Those lines come from "Self Portrait with Beach," in which the narrator's lover considers buying a youth-restoring drink from a jinn-like vendor. It's not the only story here in which characters battle with each other and themselves over corporal beauty, aspiring to an ideal that "a human, like a work of art, increase[s] in desirability over time," while admitting the dumb fact that young people, as a rough-and-ready rule, are nicer to look at. All this thinking about physical decay, of course, can only lead in one direction; death is pervasive in these stories, and in "The Park in Winter," is personified -- as a young, gorgeous, slick-talking waiter (compelling the narrator's wife, naturally, to flirt with Death). Tuten weaves a lot of art criticism into the book, and it's perhaps unsurprising when, in the quietly funereal story "The Ship at Anchor," he brings up Poussin's
Ego in Arcadia Sum, the Louvre favorite on the pervasion of death even among youth in a pastoral wonderland. In another story, "The Park on Fire," the narrator takes an apocalyptic stroll through a "forested park above the city" where people lounge in "tall wicker chairs like open black coffins," echoing a famous line from
Last Year at Marienbad: "We live as in coffins frozen side by side in a garden." (Tuten is friends with the film's director, Alain Resnais, to whom his book is dedicated.) In this awful park thugs beat up a poet modeled on Federico García Lorca, planes fly ominously overhead, books are burned and eaten, and eventually almost everything is overwhelmed by fire, murder, and cannon blasts. It is, alas, a story in keeping with darkest moods of the present, though there's beauty in it too (if Death dwells even in Arcadia, perhaps life survives even in Hades).
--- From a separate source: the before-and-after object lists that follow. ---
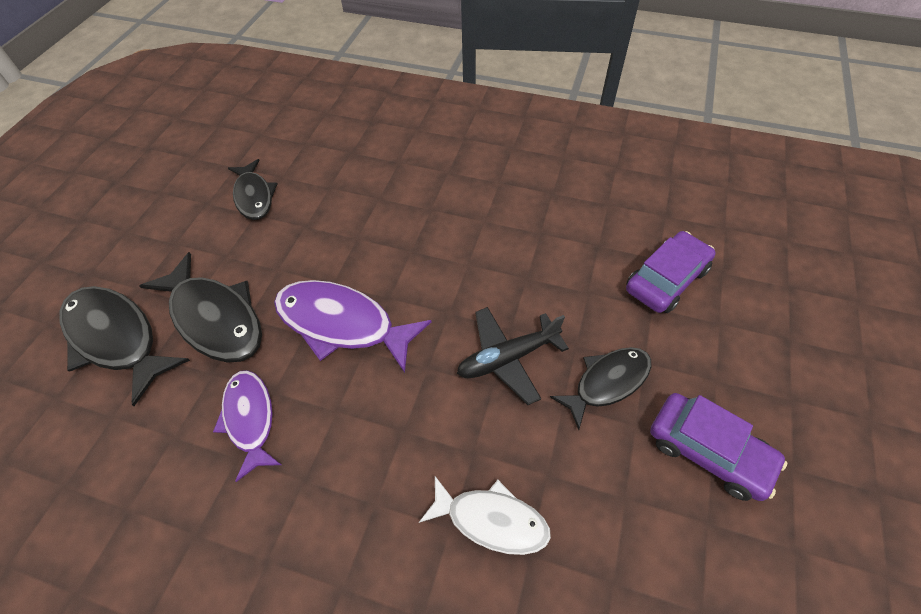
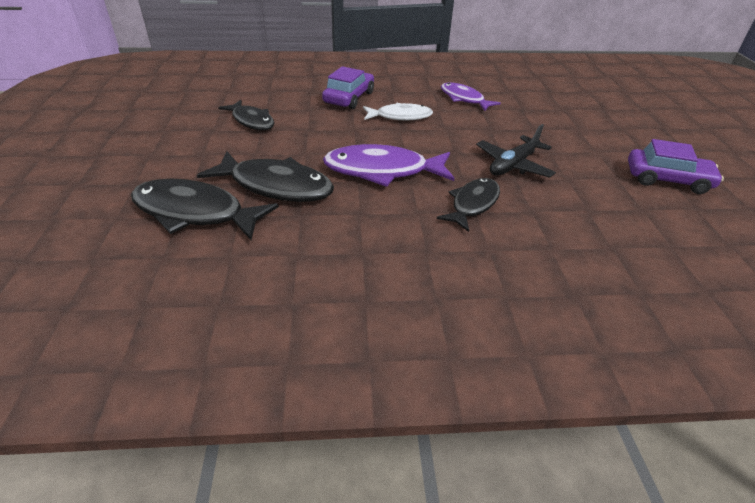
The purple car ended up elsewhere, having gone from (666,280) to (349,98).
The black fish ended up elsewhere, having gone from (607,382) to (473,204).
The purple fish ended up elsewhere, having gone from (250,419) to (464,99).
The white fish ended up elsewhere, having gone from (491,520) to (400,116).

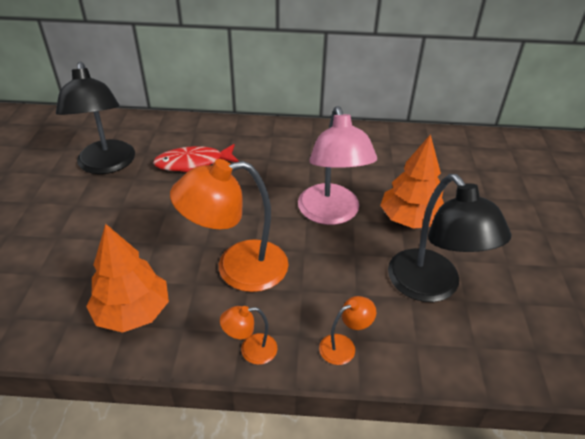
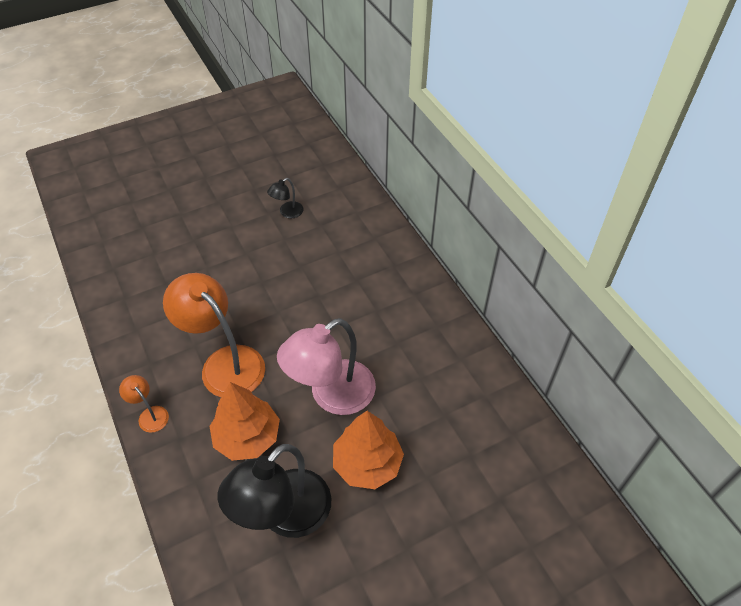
The size of the black lamp at (106,165) changed by a factor of 0.45.
The second view lost the red fish at (193,163).
The orange tree ended up elsewhere, having gone from (132,312) to (247,437).
The second view lost the orange lamp at (344,346).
In addition to its recurring themes and motifs,
Self Portraits throws in recurring scenery and extras -- quince trees, olives, elephants and other talking animals (the only element in these stories that verges on too cute) -- as well as some linking stylistic and syntactical modes, such as a fondness for clauses clarifying the initially withheld subject and verb: "Enriching, travel was," for instance, or "Did he try to explain that it was not fair, his dying... " These constructions happen again and again, but don't, somehow, seem like a tick. Here's another example, in a sentence about "herring clouds," quoted in full to demonstrate Tuten's sparky shifts of mood and reference: "Swimming, they were, in graceful little schools, unlike the cumulus clouds, which just drift along like stupid, puffy blimps, relying on their mass, as did the biographer of skies, Tiepolo, for dramatic effect."
Self Portraits is a melancholy book, but it's not, despite its concerns with death, an unduly grave one; it's filled with lust for life, and plain old lust, and a gently smiling acceptance of sorrow that's both calm and calming. Wisdom, that is.